> Artículo
• • • • •

Por Héctor González Aguilar

A diferencia de las demás serpientes, el basilisco se abalanza sobre sus víctimas con el cuerpo erguido; es tan letal que si un legendario caballero atinara a pinchar a uno de ellos con su lanza, el veneno ascendería por el arma acabando con jinete y montura. Por el contrario, el hipogrifo, con cuerpo de caballo, alas y cabeza de águila, es una criatura de espíritu apacible susceptible de ser domesticada y capaz de hacer grandes servicios a su amo.

Algunos cientos de años atrás la vida humana discurría entre las dimensiones del mundo real y las del mundo fantástico. El mundo de la realidad era frío y monótono, con fuertes restricciones sociales y religiosas; en cambio, en el mundo de lo fantástico ocurrían cosas maravillosas que se daban por verdaderas aunque no pudieran explicarse.

• • • • •

> Datos proporcionados
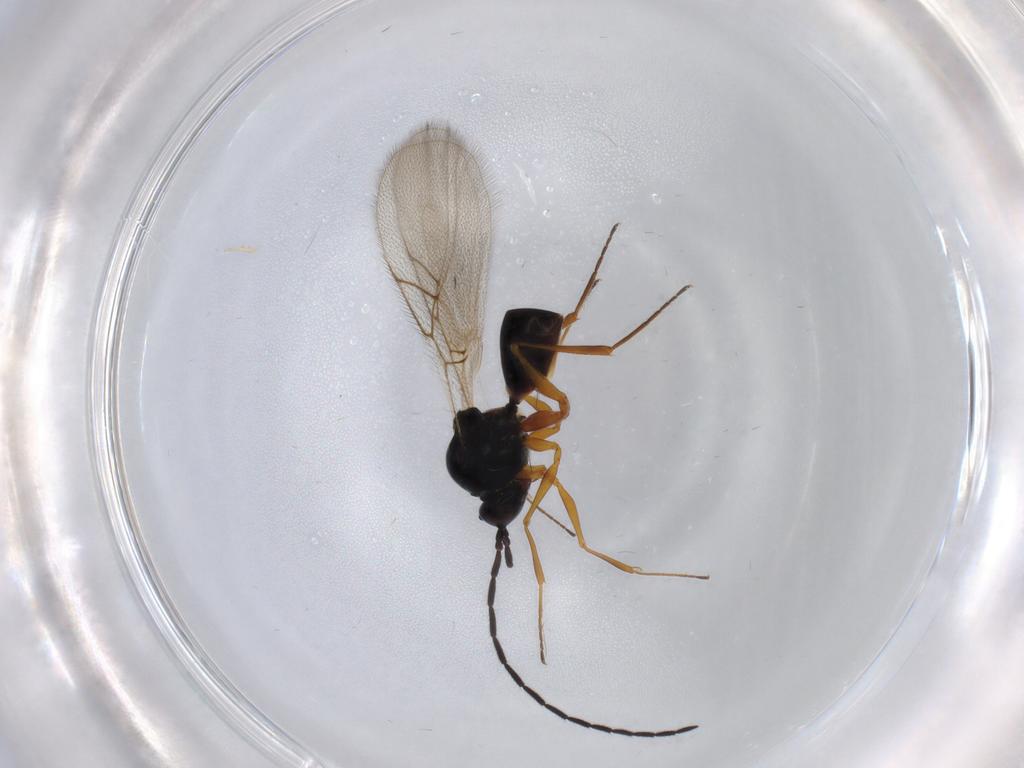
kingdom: Animalia
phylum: Arthropoda
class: Insecta
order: Hymenoptera
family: Figitidae
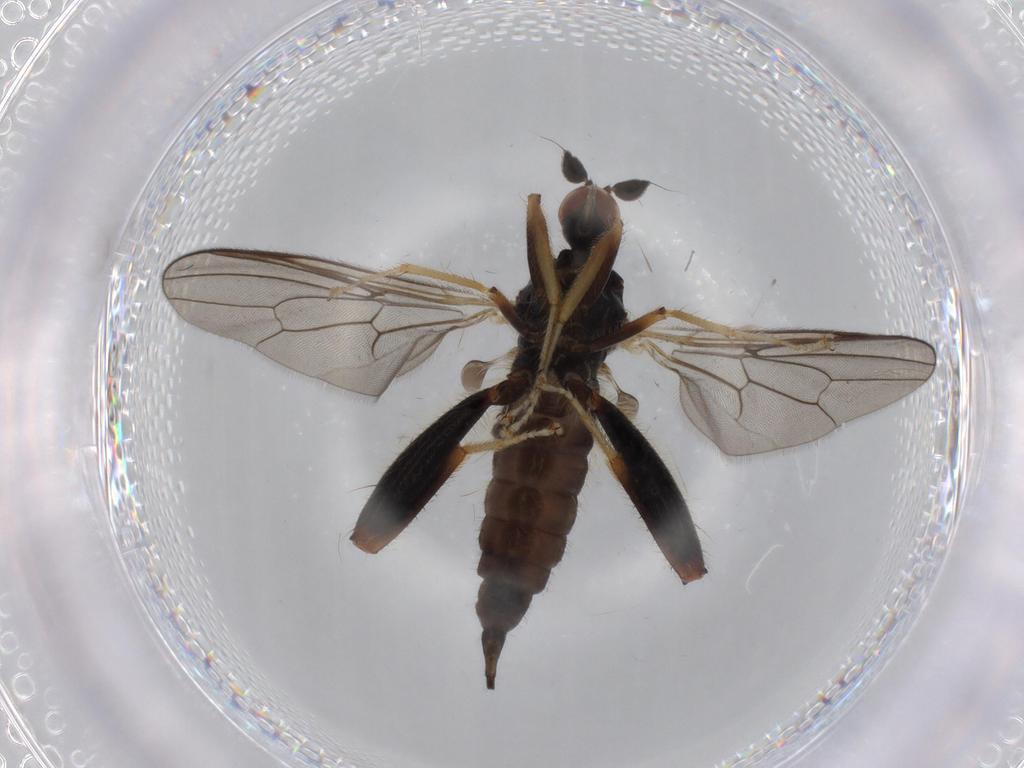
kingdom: Animalia
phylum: Arthropoda
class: Insecta
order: Diptera
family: Hybotidae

• • • • •

> Consigna 1
Indique si cada una de las siguientes afirmaciones concuerda con el artículo sobre las criaturas fantásticas, respondiendo sí o no y citando textualmente las palabras que lo determinan: (a) El basilisco ataca con el cuerpo erguido, igual que las demás serpientes. (b) El hipogrifo puede ser domesticado. (c) El mundo de la realidad se presenta como un lugar lleno de cosas maravillosas.
> Consigna 2
Prosiga el artículo sobre las criaturas fantásticas a partir del punto en que termina.

> Respuesta 1
(a) No: "A diferencia de las demás serpientes, el basilisco se abalanza sobre sus víctimas con el cuerpo erguido".
(b) Sí: "susceptible de ser domesticada".
(c) No: "El mundo de la realidad era frío y monótono".

> Respuesta 2
El mundo de lo fantástico era casi impenetrable, unos pocos humanos, seguramente predestinados, tuvieron la fortuna de conocerlo en parte; sus aventuras se convirtieron en  leyendas que se esparcían de boca en boca, de los caminos a las plazas públicas en donde eran recogidas por los habitantes de los pueblos, ansiosos de tener algo que contar en sus hogares. También podía suceder que en el mundo real se dejaran ver los magos y las hechiceras, provenientes de la dimensión fantástica, para asombrar a niños y adultos con sus encantamientos poniendo en aprietos los dogmas de la época.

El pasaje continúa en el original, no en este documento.